A privilege dealer is any individual or firm whose regular business involves engaging in buying or selling listed equity options contracts. Privilege dealers are also known as options dealers.

BREAKING DOWN Privilege Dealer

Privilege dealers generally must be registered as a market maker or specialist in options with a securities exchange. The adjective “privilege” derives from the rules governing the treatment of a dealer’s gains and losses on options trades, which differ from those governing conventional securities dealers.

Dealers compared to traders

Options come in two varieties. Call options allow a trader to buy an equity at a set price, while put options allow traders to sell an equity at a set price. In either case, option holders must exercise their option to purchase or sell the underlying equity shares in a prescribed time period. If contract holders fail to exercise an option within that period, the contract becomes void.

Traders can enter options as either a writer or a holder of an option. Options writers accept a holder’s premium in exchange for the risk of finding a buyer or seller for the given equity at the trader’s price. To the extent the options writer can buy or sell the underlying equities at a profit, the writer has upside beyond the premium payment. To the extent the writer might lose money on trades underlying an options contract, the premium covers a portion of their risk.

Dealers operate on exchanges to help ensure liquidity through the sheer size and diversity of the portfolios they trade. Listed options on an exchange set standard elements of the contracts, including the number of equity shares in the underlying trade, the expiration date for the transaction and a range of exercise prices for the trade. To avoid forcing individual traders to locate writers or holders for options contracts, dealers maintain a portfolio of options contracts which they can then buy or sell to traders as necessary. Because they deal in high volumes, dealers generally aim to profit off the spread between the put and call prices on the underlying securities.

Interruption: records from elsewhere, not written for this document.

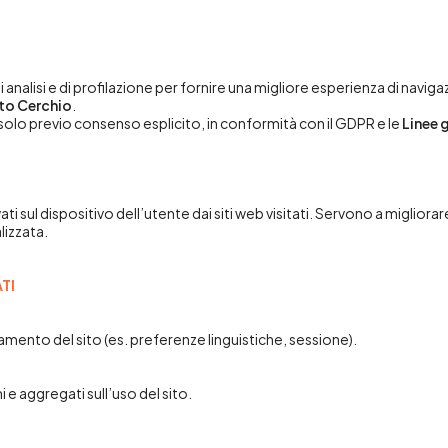
i analisi e di profilazione per fornire una migliore esperienza di naviga
sto Cerchio
.
 solo previo consenso esplicito, in conformità con il GDPR e le
Linee 
vati sul dispositivo dell’utente dai siti web visitati. Servono a migliora
lizzata.
TI
namento del sito (es. preferenze linguistiche, sessione).
i e aggregati sull’uso del sito.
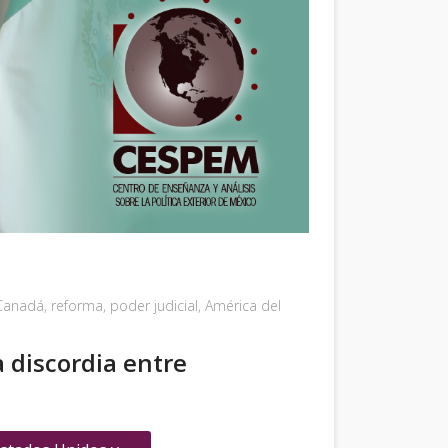
Canadá
,
reforma
,
poder judicial
,
América del
 discordia entre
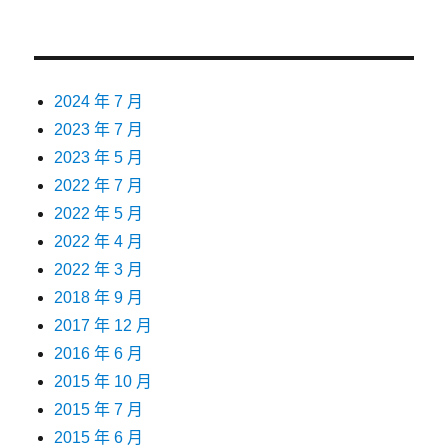
2024 年 7 月
2023 年 7 月
2023 年 5 月
2022 年 7 月
2022 年 5 月
2022 年 4 月
2022 年 3 月
2018 年 9 月
2017 年 12 月
2016 年 6 月
2015 年 10 月
2015 年 7 月
2015 年 6 月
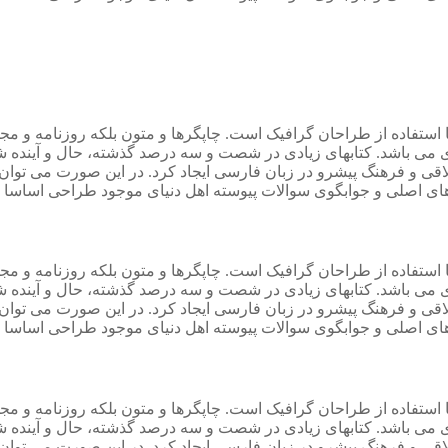
 استفاده از طراحان گرافیک است. چاپگرها و متون بلکه روزنامه و م
ردی می باشد. کتابهای زیادی در شصت و سه درصد گذشته، حال و آینده ش
 و فرهنگ پیشرو در زبان فارسی ایجاد کرد. در این صورت می توان ا
ی اصلی و جوابگوی سوالات پیوسته اهل دنیای موجود طراحی اساسا مو
 استفاده از طراحان گرافیک است. چاپگرها و متون بلکه روزنامه و م
ردی می باشد. کتابهای زیادی در شصت و سه درصد گذشته، حال و آینده ش
 و فرهنگ پیشرو در زبان فارسی ایجاد کرد. در این صورت می توان ا
ی اصلی و جوابگوی سوالات پیوسته اهل دنیای موجود طراحی اساسا مو
 استفاده از طراحان گرافیک است. چاپگرها و متون بلکه روزنامه و م
ردی می باشد. کتابهای زیادی در شصت و سه درصد گذشته، حال و آینده ش
 و فرهنگ پیشرو در زبان فارسی ایجاد کرد. در این صورت می توان ا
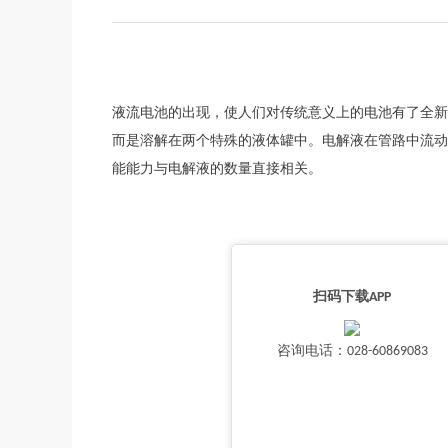
液流电池的出现，使人们对传统意义上的电池有了全新
而是溶解在两个特殊的液体罐中。电解液在管路中流动
能能力与电解液的数量直接相关。
扫码下载APP
咨询电话：028-60869083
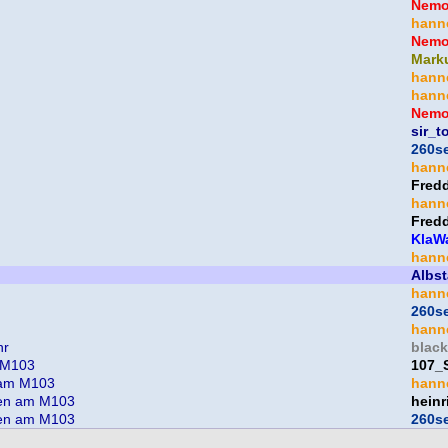
Nem
hann
Nem
Mark
hann
hann
Nem
sir_t
260s
hann
Fred
hann
Fred
KlaW
hann
Albst
hann
260s
hann
hr
blac
m M103
107_
n am M103
hann
llen am M103
heinr
llen am M103
260s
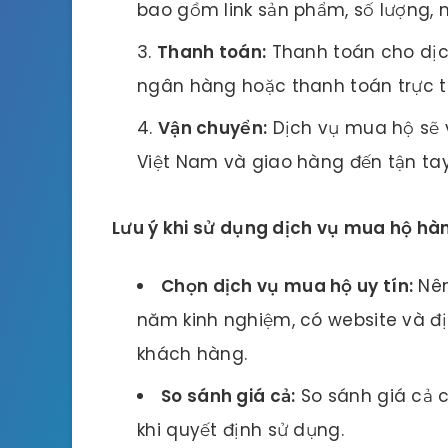
bao gồm link sản phẩm, số lượng, 
Thanh toán:
Thanh toán cho dịc
ngân hàng hoặc thanh toán trực ti
Vận chuyển:
Dịch vụ mua hộ sẽ 
Việt Nam và giao hàng đến tận tay
Lưu ý khi sử dụng dịch vụ mua hộ hà
Chọn dịch vụ mua hộ uy tín:
Nên
năm kinh nghiệm, có website và đị
khách hàng.
So sánh giá cả:
So sánh giá cả 
khi quyết định sử dụng.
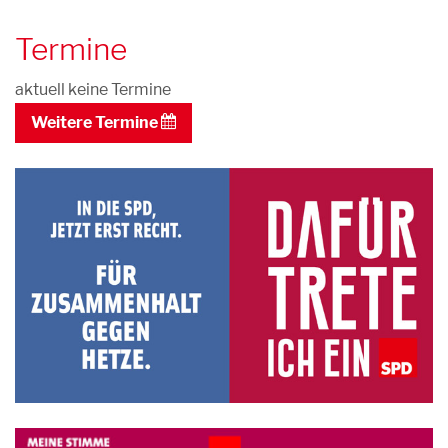
Termine
aktuell keine Termine
Weitere Termine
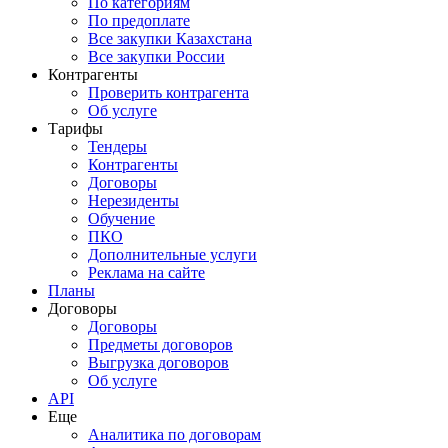
По категориям
По предоплате
Все закупки Казахстана
Все закупки России
Контрагенты
Проверить контрагента
Об услуге
Тарифы
Тендеры
Контрагенты
Договоры
Нерезиденты
Обучение
ПКО
Дополнительные услуги
Реклама на сайте
Планы
Договоры
Договоры
Предметы договоров
Выгрузка договоров
Об услуге
API
Еще
Аналитика по договорам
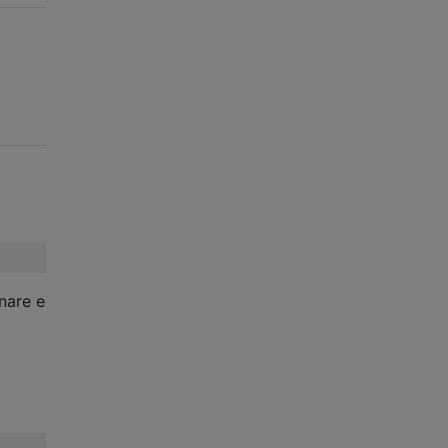
nare e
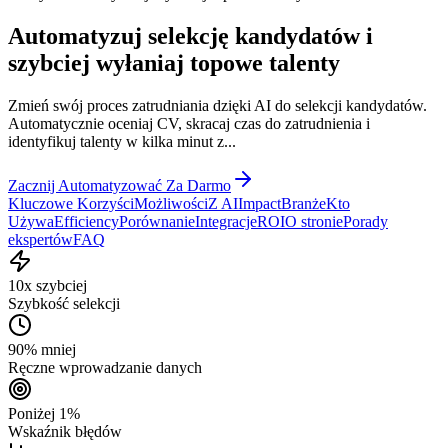
Automatyzuj selekcję kandydatów i
szybciej wyłaniaj topowe
talenty
Zmień swój proces zatrudniania dzięki AI do selekcji kandydatów.
Automatycznie oceniaj CV, skracaj czas do zatrudnienia i
identyfikuj talenty w kilka minut z...
Zacznij Automatyzować Za Darmo
Kluczowe Korzyści
Możliwości
Z AI
Impact
Branże
Kto
Używa
Efficiency
Porównanie
Integracje
ROI
O stronie
Porady
ekspertów
FAQ
10x szybciej
Szybkość selekcji
90% mniej
Ręczne wprowadzanie danych
Poniżej 1%
Wskaźnik błędów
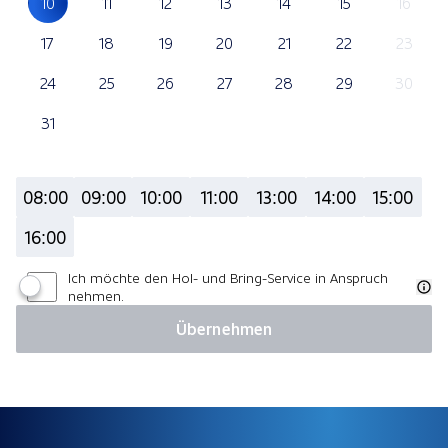
10
11
12
13
14
15
16
17
18
19
20
21
22
23
24
25
26
27
28
29
30
31
08:00
09:00
10:00
11:00
13:00
14:00
15:00
16:00
Ich möchte den Hol- und Bring-Service in Anspruch
nehmen.
Übernehmen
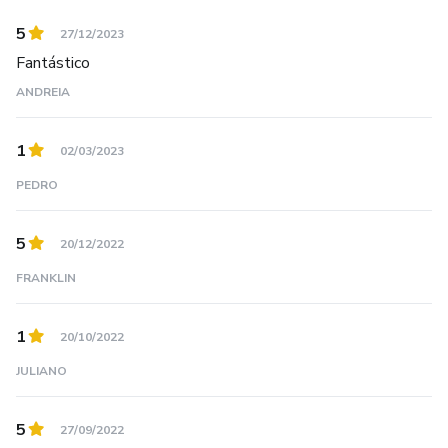
5
27/12/2023
Fantástico
ANDREIA
1
02/03/2023
PEDRO
5
20/12/2022
FRANKLIN
1
20/10/2022
JULIANO
5
27/09/2022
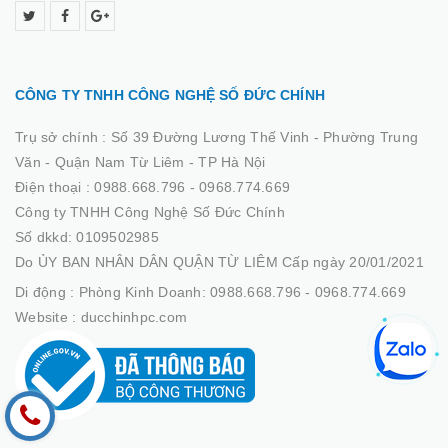
CÔNG TY TNHH CÔNG NGHỆ SỐ ĐỨC CHÍNH
Trụ sở chính :
Số 39 Đường Lương Thế Vinh - Phường Trung
Văn - Quận Nam Từ Liêm - TP Hà Nội
Điện thoại :
0988.668.796 - 0968.774.669
Công ty TNHH Công Nghệ Số Đức Chính
Số dkkd: 0109502985
Do ỦY BAN NHÂN DÂN QUẬN TỪ LIÊM Cấp ngày 20/01/2021
Di động :
Phòng Kinh Doanh: 0988.668.796 - 0968.774.669
Website :
ducchinhpc.com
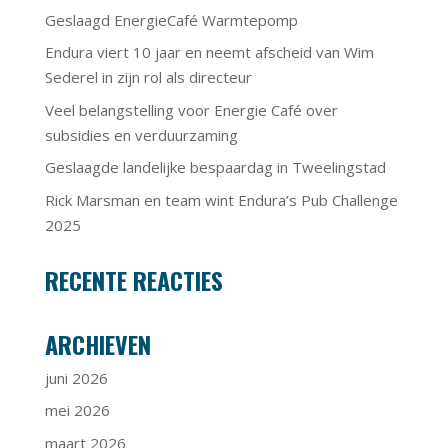
Geslaagd EnergieCafé Warmtepomp
Endura viert 10 jaar en neemt afscheid van Wim
Sederel in zijn rol als directeur
Veel belangstelling voor Energie Café over
subsidies en verduurzaming
Geslaagde landelijke bespaardag in Tweelingstad
Rick Marsman en team wint Endura’s Pub Challenge
2025
RECENTE REACTIES
ARCHIEVEN
juni 2026
mei 2026
maart 2026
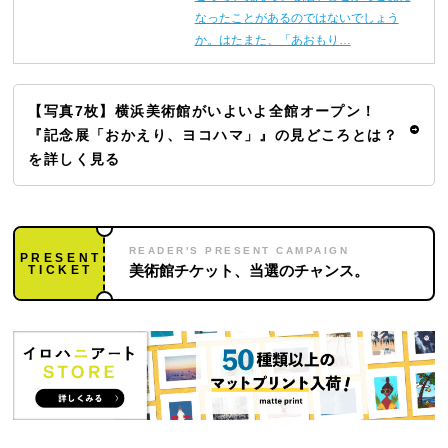
なったことがあるのではないでしょう
か。はたまた、「あおもり…
【写真7枚】横浜美術館がいよいよ全館オープン！
『記念展「おかえり、ヨコハマ」』の見どころとは？
を詳しく見る
READER'S PRESENT CAMPAIGN
PRESENT
TICKET
美術館チケット、当選のチャンス。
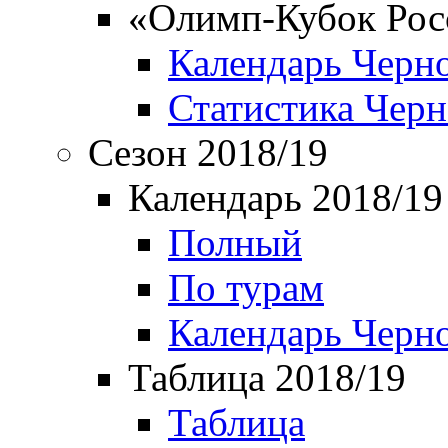
«Олимп-Кубок Рос
Календарь Черн
Статистика Чер
Сезон 2018/19
Календарь 2018/19
Полный
По турам
Календарь Черн
Таблица 2018/19
Таблица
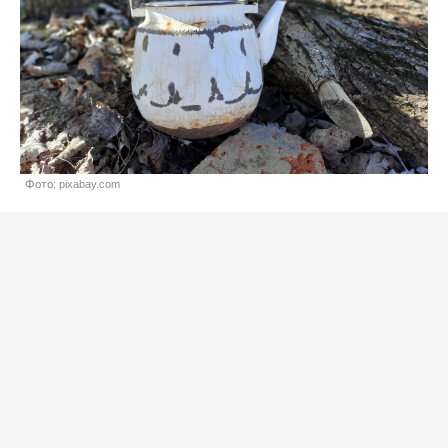
Фото: pixabay.com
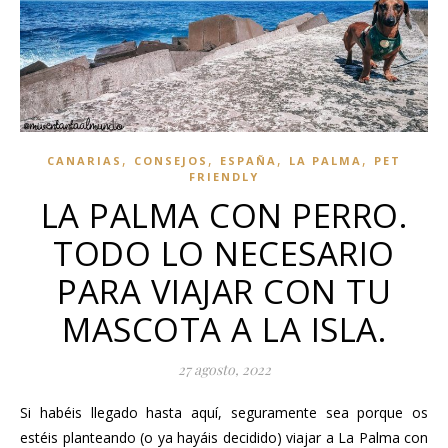
,
,
,
,
CANARIAS
CONSEJOS
ESPAÑA
LA PALMA
PET
FRIENDLY
LA PALMA CON PERRO.
TODO LO NECESARIO
PARA VIAJAR CON TU
MASCOTA A LA ISLA.
27 agosto, 2022
Si habéis llegado hasta aquí, seguramente sea porque os
estéis planteando (o ya hayáis decidido) viajar a La Palma con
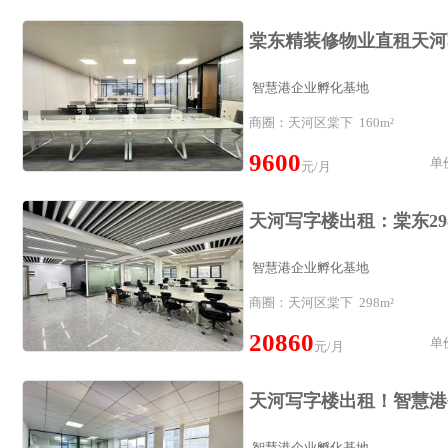
智慧港企业孵化基地
商圈：天河区棠下 160m²
9600
单价
元/月
智慧港企业孵化基地
商圈：天河区棠下 298m²
20860
单价
元/月
智慧港企业孵化基地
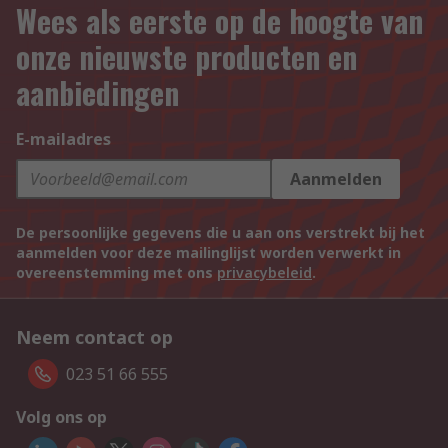
Wees als eerste op de hoogte van
onze nieuwste producten en
aanbiedingen
E-mailadres
Aanmelden
De persoonlijke gegevens die u aan ons verstrekt bij het
aanmelden voor deze mailinglijst worden verwerkt in
overeenstemming met ons
privacybeleid
.
Neem contact op
023 51 66 555
Volg ons op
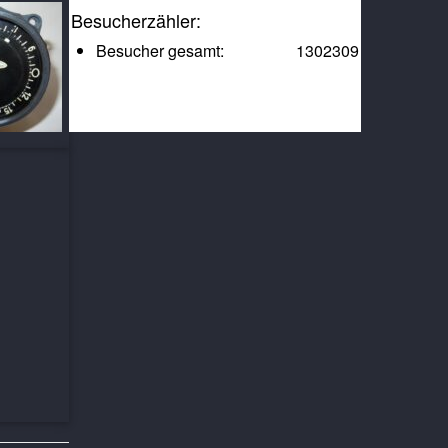
Besucherzähler:
Besucher gesamt:
1302309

Like all derivatives, options contracts exist a step removed from their real asset. Their values fluctuate in part based upon the value of the underlying asset, but also based upon other contributors to risk, notably volatility in terms of the price of the underlying asset and the time until the contract’s expiration. For this reason, regulatory bodies such as the U.S. Securities and Exchange Commission impose a strict and complex set of regulations on market makers in options markets to ensure they have the ability to cover the positions in their portfolios. The SEC also maintains special rules for the tax treatment of gains and losses for options dealers.